• _To-do item_
Below is a listing; repeat exactly the lines from the one containing "84/65° | Pensacola" to the one containing "fix, anywhere", both included.

• _Records for the task_

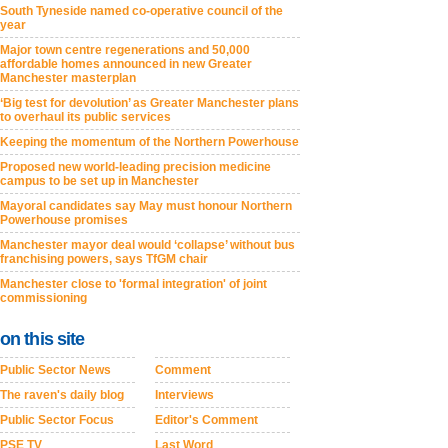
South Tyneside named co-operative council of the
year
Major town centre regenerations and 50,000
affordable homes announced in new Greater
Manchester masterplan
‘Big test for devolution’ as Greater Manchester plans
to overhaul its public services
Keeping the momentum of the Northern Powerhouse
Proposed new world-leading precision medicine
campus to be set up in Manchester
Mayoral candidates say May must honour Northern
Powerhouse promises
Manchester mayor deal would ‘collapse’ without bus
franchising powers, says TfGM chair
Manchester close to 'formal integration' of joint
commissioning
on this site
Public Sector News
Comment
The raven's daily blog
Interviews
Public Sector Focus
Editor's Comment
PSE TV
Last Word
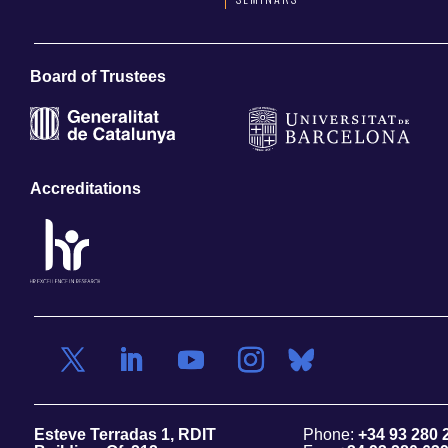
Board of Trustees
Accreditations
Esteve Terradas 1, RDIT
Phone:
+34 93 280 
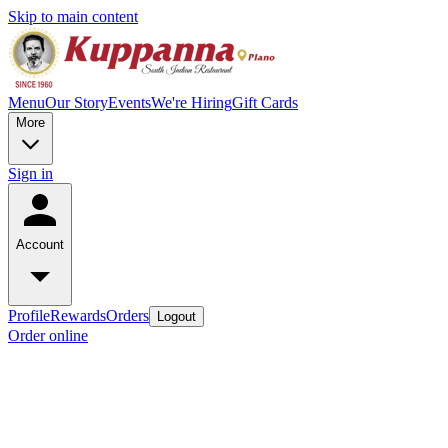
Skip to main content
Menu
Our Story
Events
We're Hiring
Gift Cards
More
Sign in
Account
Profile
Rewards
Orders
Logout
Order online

--

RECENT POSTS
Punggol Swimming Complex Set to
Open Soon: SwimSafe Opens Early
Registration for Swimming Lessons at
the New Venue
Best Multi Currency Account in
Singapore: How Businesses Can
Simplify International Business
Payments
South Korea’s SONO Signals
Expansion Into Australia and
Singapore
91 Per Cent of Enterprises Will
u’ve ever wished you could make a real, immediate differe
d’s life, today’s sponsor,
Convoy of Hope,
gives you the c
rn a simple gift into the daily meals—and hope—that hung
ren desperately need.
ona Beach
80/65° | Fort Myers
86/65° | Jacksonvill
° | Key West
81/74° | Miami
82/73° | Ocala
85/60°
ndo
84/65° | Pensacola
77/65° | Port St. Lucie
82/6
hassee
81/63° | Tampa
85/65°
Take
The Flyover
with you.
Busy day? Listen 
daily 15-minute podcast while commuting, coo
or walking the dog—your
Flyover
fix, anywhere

• _Worked solution_
84/65° | Pensacola
77/65° | Port St. Lucie
82/6
hassee
81/63° | Tampa
85/65°
Take
The Flyover
with you.
Busy day? Listen 
daily 15-minute podcast while commuting, coo
or walking the dog—your
Flyover
fix, anywhere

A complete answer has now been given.